Self-Assembled Infrapatellar Fat-Pad Progenitor Cells on a Poly-[epsi]-Caprolactone Film For Cartilage Regeneration

Cartilage defects resulting from osteoarthritis (OA) or physical injury can severely reduce the quality of life for sufferers. Current treatment options are costly and not always effective in producing stable hyaline cartilage. Here we investigated a new treatment option that could potentially repair and regenerate damaged cartilage tissue. This novel approach involves the application of infrapatellar fat-pad derived chondroprogenitor cells onto a mechanically stable biodegradable polymer film that can be easily implanted into a defect site. Poly-[epsi]-caprolactone (PCL) films were fabricated via solvent casting in either acetone or chloroform. The hydrophobicity, mechanical properties, and surface morphology of the films were examined.

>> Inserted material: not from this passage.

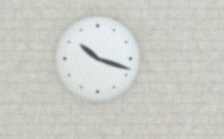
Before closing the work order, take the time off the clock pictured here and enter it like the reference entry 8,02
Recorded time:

Progenitor cells from infrapatellar fat-pad were isolated, expanded, and then seeded onto the films. The cells were allowed to self-assemble on films, and these were then cultured in a chemically defined chondrogenic media for 28 days. The self-assembled tissue was characterized via histological staining, gene expression analysis, immunohistochemistry, and biochemical analysis. Chondrogenic differentiation was induced to generate a cartilaginous matrix upon the films. Despite differences between in the appearance, surface morphology, and mechanical properties of the films cast in chloroform or acetone, both methods produced tissues rich in sulfated glycosaminoglycan and collagen, although the extracellular matrix produced on chloroform-cast films appeared to contain more collagen type II and less collagen type I than acetone-cast films. These self-assembled constructs have the potential to be implanted into defect sites as a potential treatment for cartilage defect regeneration.